EXCERPTED RECORDS -
>> begin

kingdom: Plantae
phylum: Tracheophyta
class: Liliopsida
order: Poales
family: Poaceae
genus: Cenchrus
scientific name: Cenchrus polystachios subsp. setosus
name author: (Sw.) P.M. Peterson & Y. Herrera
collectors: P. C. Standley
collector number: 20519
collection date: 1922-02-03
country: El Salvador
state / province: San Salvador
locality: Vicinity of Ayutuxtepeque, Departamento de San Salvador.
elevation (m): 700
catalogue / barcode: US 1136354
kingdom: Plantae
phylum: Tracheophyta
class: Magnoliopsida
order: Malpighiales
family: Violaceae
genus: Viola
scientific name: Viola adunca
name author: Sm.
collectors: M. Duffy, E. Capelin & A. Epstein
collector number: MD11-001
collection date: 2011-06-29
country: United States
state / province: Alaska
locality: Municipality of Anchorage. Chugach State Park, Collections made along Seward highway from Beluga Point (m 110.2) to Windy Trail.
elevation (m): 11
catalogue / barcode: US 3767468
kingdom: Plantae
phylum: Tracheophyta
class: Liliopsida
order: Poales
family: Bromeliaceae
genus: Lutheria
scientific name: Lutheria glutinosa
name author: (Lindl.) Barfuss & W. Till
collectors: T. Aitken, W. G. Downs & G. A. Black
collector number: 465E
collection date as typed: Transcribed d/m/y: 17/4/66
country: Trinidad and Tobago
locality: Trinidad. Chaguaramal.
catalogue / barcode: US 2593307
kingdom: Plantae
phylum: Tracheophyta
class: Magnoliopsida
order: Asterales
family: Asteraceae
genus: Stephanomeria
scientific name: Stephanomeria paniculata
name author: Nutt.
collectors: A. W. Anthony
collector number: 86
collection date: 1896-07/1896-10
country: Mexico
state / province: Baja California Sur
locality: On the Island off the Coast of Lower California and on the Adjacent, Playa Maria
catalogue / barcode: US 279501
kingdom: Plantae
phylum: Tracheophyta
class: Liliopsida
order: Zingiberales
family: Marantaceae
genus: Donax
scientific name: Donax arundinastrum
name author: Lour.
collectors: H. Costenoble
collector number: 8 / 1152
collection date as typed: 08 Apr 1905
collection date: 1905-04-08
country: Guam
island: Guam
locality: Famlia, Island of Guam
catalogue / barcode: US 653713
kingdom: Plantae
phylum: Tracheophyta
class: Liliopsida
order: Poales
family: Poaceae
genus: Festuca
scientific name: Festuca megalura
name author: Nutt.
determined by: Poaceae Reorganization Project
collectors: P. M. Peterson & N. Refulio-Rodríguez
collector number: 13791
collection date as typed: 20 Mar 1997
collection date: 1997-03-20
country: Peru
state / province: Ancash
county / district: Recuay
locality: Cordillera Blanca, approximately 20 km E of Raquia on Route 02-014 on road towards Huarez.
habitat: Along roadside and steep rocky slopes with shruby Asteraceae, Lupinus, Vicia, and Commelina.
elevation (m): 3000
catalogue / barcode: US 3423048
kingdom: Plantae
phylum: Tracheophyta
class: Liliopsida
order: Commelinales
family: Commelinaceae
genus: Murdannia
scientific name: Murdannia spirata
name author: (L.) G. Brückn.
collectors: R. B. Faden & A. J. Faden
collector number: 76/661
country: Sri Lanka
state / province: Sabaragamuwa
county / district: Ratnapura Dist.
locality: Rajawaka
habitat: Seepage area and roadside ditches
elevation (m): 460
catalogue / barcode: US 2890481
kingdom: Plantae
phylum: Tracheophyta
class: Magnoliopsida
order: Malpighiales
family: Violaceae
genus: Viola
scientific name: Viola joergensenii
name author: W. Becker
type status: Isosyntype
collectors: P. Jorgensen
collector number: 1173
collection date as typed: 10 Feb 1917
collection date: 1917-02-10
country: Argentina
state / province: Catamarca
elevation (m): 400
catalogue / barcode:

>> end

Identify each line in the records above that contains the word "collectors", and copy every such line in full.

RESPONSE -
collectors: P. C. Standley
collectors: M. Duffy, E. Capelin & A. Epstein
collectors: T. Aitken, W. G. Downs & G. A. Black
collectors: A. W. Anthony
collectors: H. Costenoble
collectors: P. M. Peterson & N. Refulio-Rodríguez
collectors: R. B. Faden & A. J. Faden
collectors: P. Jorgensen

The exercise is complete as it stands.